Finding a balance between cute and safe
Looking back at my sweaty, panicked Starbucks moment and Dave's near-felony kidnapping of local wildlife, I realize how much of early parenting is just trying to forcefully manage nature. We try to block the sun, we try to swaddle the wild animals, we try to create these perfect, controlled little environments.
But you can't control it. You just have to adapt. Keep the crib bare. Keep the stroller airflow open. Let the wild animals handle their own childcare. And if you want the woodland vibe, just buy the cute, breathable bamboo stuff and use it on the living room floor where you can actually see what's happening.
If you're ready to swap out your heavy, heat-trapping fabrics for something that really breathes and keeps your baby comfortable safely, browse Kianao's organic baby blankets here before the summer heat really kicks in.
Questions I frantically Googled so you don't have to
Is it ever safe to cover my baby's stroller when it's sunny?
No, seriously, just don't do it. Even if you're using a super thin muslin swaddle, it traps the exhaust heat from your baby's body and stops air from circulating. My doctor scared the crap out of me by explaining how fast the temperature spikes. Just use the stroller's built-in canopy and stick one of those rechargeable clip-on fans on the tray to keep the air moving.

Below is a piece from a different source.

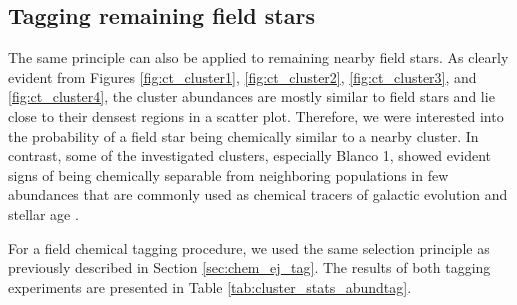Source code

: \subsection{Tagging remaining field stars}
\label{sec:chem_fi_tag}
The same principle can also be applied to remaining nearby field stars. As clearly evident from Figures \ref{fig:ct_cluster1}, \ref{fig:ct_cluster2}, \ref{fig:ct_cluster3}, and \ref{fig:ct_cluster4}, the cluster abundances are mostly similar to field stars and lie close to their densest regions in a scatter plot. Therefore, we were interested into the probability of a field star being chemically similar to a nearby cluster. In contrast, some of the investigated clusters, especially Blanco 1, showed evident signs of being chemically separable from neighboring populations in few abundances that are commonly used as chemical tracers of galactic evolution and stellar age \citep{2003A&A...410..527B, 2018MNRAS.474.2580S, 2020MNRAS.491.2043L}.

For a field chemical tagging procedure, we used the same selection principle as previously described in Section \ref{sec:chem_ej_tag}. The results of both tagging experiments are presented in Table \ref{tab:cluster_stats_abundtag}.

When can I really put a cute blanket in the crib with my baby?
According to my doctor, you've to wait until they're at least 12 months old before you can put any loose fabrics in the crib. Before they turn one, just use wearable sleep sacks. I know it's annoying because you bought all that gorgeous bedding, but use it for supervised tummy time on the floor instead. It's just not worth the risk.
Are bamboo blankets really better for babies who sweat?
Oh my god, yes. I didn't believe the hype until I tried it, but bamboo fabric controls temperature so much better than synthetic stuff or heavy quilts. It feels cool to the touch. It's the only thing I'll let Maya use during the summer now because she runs so hot when she sleeps.
What should I do if my kid finds a wild baby animal in the yard?
Literally do nothing. Back away slowly. Don't let your husband get a towel. Don't bring it inside. Most of the time, the mom is just out getting food and she's coming back. If the animal is clearly bleeding or crying non-stop for over a day, you can call animal control, but otherwise, just watch from the window and keep your pets inside.
Why shouldn't I wet a blanket to cool the stroller down?
I thought this was a genius hack until I did it. Putting a damp cloth over the stroller just creates a humid, muggy greenhouse. It makes the air inside the stroller thick and wet, which makes it even harder for the baby to breathe and cool down. It's basically like putting your kid in a steam room.